## [DIRECTIONS FOR THIS TASK]
Carry none of the pictures over; write out the complete data exactly.

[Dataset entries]

== Segment start ==

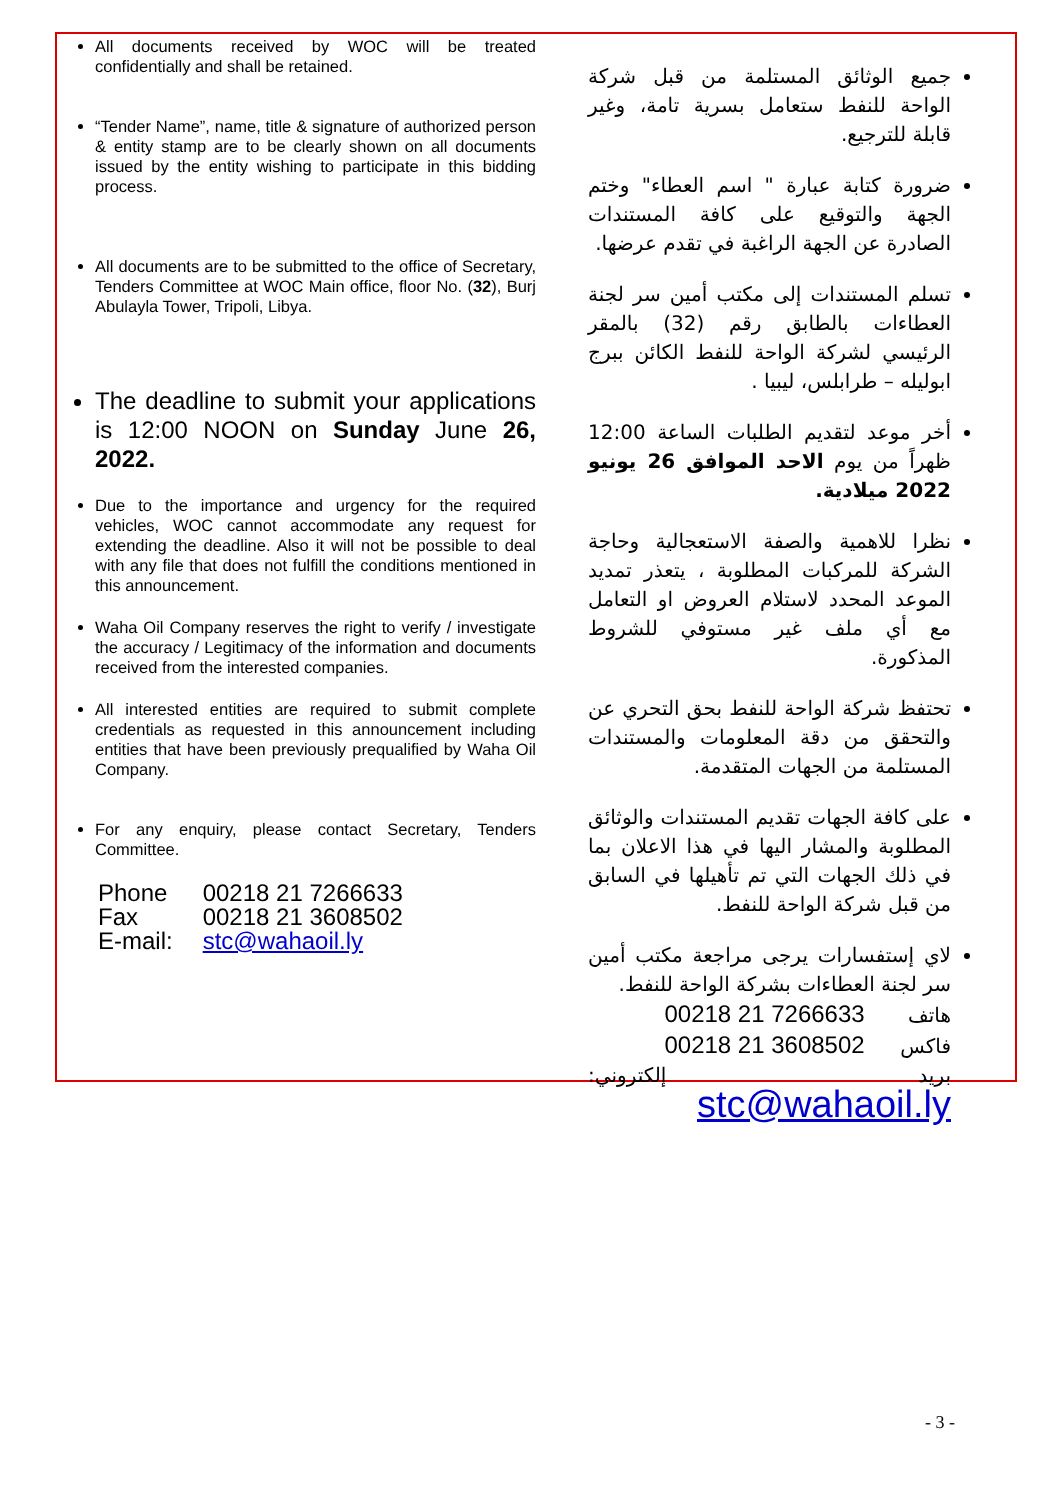All documents received by WOC will be treated confidentially and shall be retained.
“Tender Name”, name, title & signature of authorized person & entity stamp are to be clearly shown on all documents issued by the entity wishing to participate in this bidding process.
All documents are to be submitted to the office of Secretary, Tenders Committee at WOC Main office, floor No. (32), Burj Abulayla Tower, Tripoli, Libya.
The deadline to submit your applications is 12:00 NOON on Sunday June 26, 2022.
Due to the importance and urgency for the required vehicles, WOC cannot accommodate any request for extending the deadline. Also it will not be possible to deal with any file that does not fulfill the conditions mentioned in this announcement.
Waha Oil Company reserves the right to verify / investigate the accuracy / Legitimacy of the information and documents received from the interested companies.
All interested entities are required to submit complete credentials as requested in this announcement including entities that have been previously prequalified by Waha Oil Company.
For any enquiry, please contact Secretary, Tenders Committee.
| Phone | 00218 21 7266633 |
| Fax | 00218 21 3608502 |
| E-mail: | stc@wahaoil.ly |
جميع الوثائق المستلمة من قبل شركة الواحة للنفط ستعامل بسرية تامة، وغير قابلة للترجيع.
ضرورة كتابة عبارة " اسم العطاء" وختم الجهة والتوقيع على كافة المستندات الصادرة عن الجهة الراغبة في تقدم عرضها.
تسلم المستندات إلى مكتب أمين سر لجنة العطاءات بالطابق رقم (32) بالمقر الرئيسي لشركة الواحة للنفط الكائن ببرج ابوليله – طرابلس، ليبيا .
أخر موعد لتقديم الطلبات الساعة 12:00 ظهراً من يوم الاحد الموافق 26 يونيو 2022 ميلادية.
نظرا للاهمية والصفة الاستعجالية وحاجة الشركة للمركبات المطلوبة ، يتعذر تمديد الموعد المحدد لاستلام العروض او التعامل مع أي ملف غير مستوفي للشروط المذكورة.
تحتفظ شركة الواحة للنفط بحق التحري عن والتحقق من دقة المعلومات والمستندات المستلمة من الجهات المتقدمة.
على كافة الجهات تقديم المستندات والوثائق المطلوبة والمشار اليها في هذا الاعلان بما في ذلك الجهات التي تم تأهيلها في السابق من قبل شركة الواحة للنفط.
لاي إستفسارات يرجى مراجعة مكتب أمين سر لجنة العطاءات بشركة الواحة للنفط.
هاتف 00218 21 7266633
فاكس 00218 21 3608502
بريد إلكتروني: stc@wahaoil.ly
- 3 -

== Segment end ==

## [WRITTEN SOLUTION]
All documents received by WOC will be treated confidentially and shall be retained.
“Tender Name”, name, title & signature of authorized person & entity stamp are to be clearly shown on all documents issued by the entity wishing to participate in this bidding process.
All documents are to be submitted to the office of Secretary, Tenders Committee at WOC Main office, floor No. (32), Burj Abulayla Tower, Tripoli, Libya.
The deadline to submit your applications is 12:00 NOON on Sunday June 26, 2022.
Due to the importance and urgency for the required vehicles, WOC cannot accommodate any request for extending the deadline. Also it will not be possible to deal with any file that does not fulfill the conditions mentioned in this announcement.
Waha Oil Company reserves the right to verify / investigate the accuracy / Legitimacy of the information and documents received from the interested companies.
All interested entities are required to submit complete credentials as requested in this announcement including entities that have been previously prequalified by Waha Oil Company.
For any enquiry, please contact Secretary, Tenders Committee.
| Phone | 00218 21 7266633 |
| Fax | 00218 21 3608502 |
| E-mail: | stc@wahaoil.ly |
جميع الوثائق المستلمة من قبل شركة الواحة للنفط ستعامل بسرية تامة، وغير قابلة للترجيع.
ضرورة كتابة عبارة " اسم العطاء" وختم الجهة والتوقيع على كافة المستندات الصادرة عن الجهة الراغبة في تقدم عرضها.
تسلم المستندات إلى مكتب أمين سر لجنة العطاءات بالطابق رقم (32) بالمقر الرئيسي لشركة الواحة للنفط الكائن ببرج ابوليله – طرابلس، ليبيا .
أخر موعد لتقديم الطلبات الساعة 12:00 ظهراً من يوم الاحد الموافق 26 يونيو 2022 ميلادية.
نظرا للاهمية والصفة الاستعجالية وحاجة الشركة للمركبات المطلوبة ، يتعذر تمديد الموعد المحدد لاستلام العروض او التعامل مع أي ملف غير مستوفي للشروط المذكورة.
تحتفظ شركة الواحة للنفط بحق التحري عن والتحقق من دقة المعلومات والمستندات المستلمة من الجهات المتقدمة.
على كافة الجهات تقديم المستندات والوثائق المطلوبة والمشار اليها في هذا الاعلان بما في ذلك الجهات التي تم تأهيلها في السابق من قبل شركة الواحة للنفط.
لاي إستفسارات يرجى مراجعة مكتب أمين سر لجنة العطاءات بشركة الواحة للنفط.
هاتف 00218 21 7266633
فاكس 00218 21 3608502
بريد إلكتروني: stc@wahaoil.ly
- 3 -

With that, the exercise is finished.